One other tropical disease voucher, originally awarded to Knight Therapeutics, was sold in November 2014 for $125 million to Gilead, nearly twice that paid for BioMarin’s rare pediatric disease voucher. Gilead has a large pipeline, so it is not yet clear what their plan for the voucher is.
As a result of the recent approval of Cholbam for the treatment of rare bile acid synthesis disorders, Retrophin Inc. will exercise its right to acquire all worldwide rights to the treatment from Asklepion Pharmaceuticals, LLC for a one-time cash payment of $27 million and 661,278 Retrophin shares along with up to $37 million in cumulative sales milestones as well as tiered royalties based on future net sales of Cholbam. As part of the deal, the rare pediatric disease PRV awarded to Asklepion will be transferred to Retrophin.
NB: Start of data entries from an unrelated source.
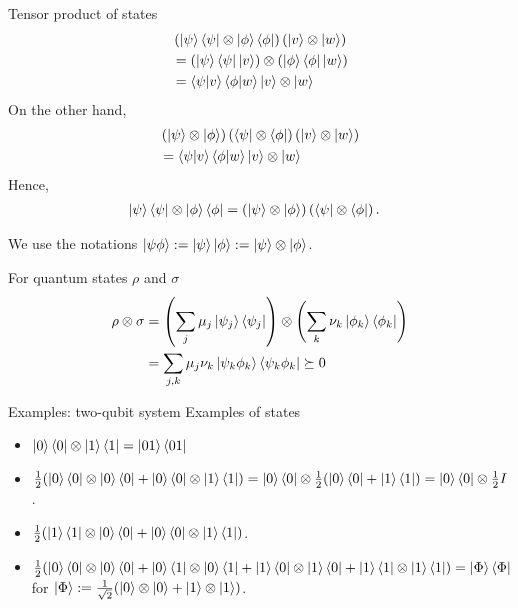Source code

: \documentclass[10pt]{beamer}
\begin{document}
\begin{frame}{Tensor product of states}
\small
\begin{align*}
&\left(\ket{\psi}\bra{\psi}
\otimes
\ket{\phi}\bra{\phi}\right) \left(\ket{v}\otimes \ket{w}\right)\\
&=
\left(\ket{\psi}\bra{\psi}\ket{v}\right)\otimes
\left(\ket{\phi}\bra{\phi}\ket{w}\right)\\
&=\braket{\psi|v}\braket{\phi|w}
\ket{v}\otimes \ket{w}
\end{align*}
On the other hand,
\begin{align*}
&\left(\ket{\psi}\otimes\ket{\phi}\right)
\left(\bra{\psi}\otimes\bra{\phi}\right) \left(\ket{v}\otimes \ket{w}\right)\\
&=\braket{\psi|v}\braket{\phi|w}
\ket{v}\otimes \ket{w}
\end{align*}
Hence,
\begin{align*}
&\ket{\psi}\bra{\psi}
\otimes
\ket{\phi}\bra{\phi} =
\left(\ket{\psi}\otimes\ket{\phi}\right)
\left(\bra{\psi}\otimes\bra{\phi}\right).
\end{align*}

\vspace{1em}
We use the notations $\ket{\psi\phi}:=\ket{\psi}\ket{\phi}:=\ket{\psi}\otimes\ket{\phi}$.

For quantum states $\rho$ and $\sigma$
\begin{align*}
\rho\otimes\sigma
&=
\left(\sum_j \mu_j \ket{\psi_j}\bra{\psi_j}\right)\otimes
\left(\sum_k \nu_k \ket{\phi_k}\bra{\phi_k}\right)\\
&=\sum_{j,k}\mu_j\nu_k\ket{\psi_k\phi_k}\bra{\psi_k\phi_k}
\succeq0
\end{align*}
\end{frame}

\begin{frame}{Examples: two-qubit system}
Examples of states
\begin{itemize}
\setlength{\itemsep}{2em}
\item $\ket{0}\bra{0}\otimes \ket{1}\bra{1} = \ket{01}\bra{01}$
\item $\frac12 (\ket{0}\bra{0}\otimes \ket{0}\bra{0} + \ket{0}\bra{0}\otimes \ket{1}\bra{1}) =
 \ket{0}\bra{0}\otimes \frac12(\ket{0}\bra{0} + \ket{1}\bra{1}) = \ket{0}\bra{0}\otimes \frac12 I$.
\item $\frac12 (\ket{1}\bra{1}\otimes \ket{0}\bra{0} + \ket{0}\bra{0}\otimes \ket{1}\bra{1})$.
\item $\frac12(\ket{0}\bra{0}\otimes \ket{0}\bra{0} + \ket{0}\bra{1}\otimes \ket{0}\bra{1}  + \ket{1}\bra{0}\otimes \ket{1}\bra{0} + \ket{1}\bra{1}\otimes \ket{1}\bra{1} )
= \ket{\Phi}\bra{\Phi}$ for $\ket{\Phi}:=\frac1{\sqrt{2}}(\ket{0}\otimes\ket{0}+\ket{1}\otimes\ket{1})$.
\end{itemize}
\end{frame}
\end{document}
Of the 6 products receiving PRVs, one was approved via the 505(b)(2) regulatory pathway. Cholbam® (cholic acid) capsules is indicated for the treatment of bile acid synthesis disorders due to single enzyme defects (SEDs) and adjunctive treatment of peroxisomal disorders (PDs) including Zellweger spectrum disorders in patients who exhibit manifestations of liver disease, steatorrhea, or complications from decreased fat soluble vitamin absorption. Asklepion Pharmaceuticals was awarded a rare pediatric disease priority review voucher, as this treatment is the first approved for patients with these rare diseases. Cholbam is an interesting example of a rare pediatric disease PRV recipient for two reasons. First, it is the third rare pediatric disease PRV that has been granted, thereby starting the one-year clock until March 2016, after which no additional rare pediatric disease vouchers will be granted unless Congress takes action. Cholbam, as a 505(b)(2), is also the first instance of a 505(b)(2) product being granted a voucher. This is interesting, as both the 2008 procedural guidance on tropical disease PRVs and the 2014 procedural guidance on rare pediatric disease PRVs state that only applications submitted under Section 505(b)(1) of the FD&C Act are eligible to receive a voucher (and only 505(b)(1) applications can redeem a voucher). However, the more recent guidance on rare pediatric diseases further specifies in the footnotes that because 505(b)(2) NDAs are submitted under Section 505(b)(1), all references to NDAs submitted under Section 505(b)(1) include 505(b)(2) applications. It will be interesting to see if this is applied consistently across different divisions at FDA, particularly with the (possible) ending of the rare pediatric disease voucher program.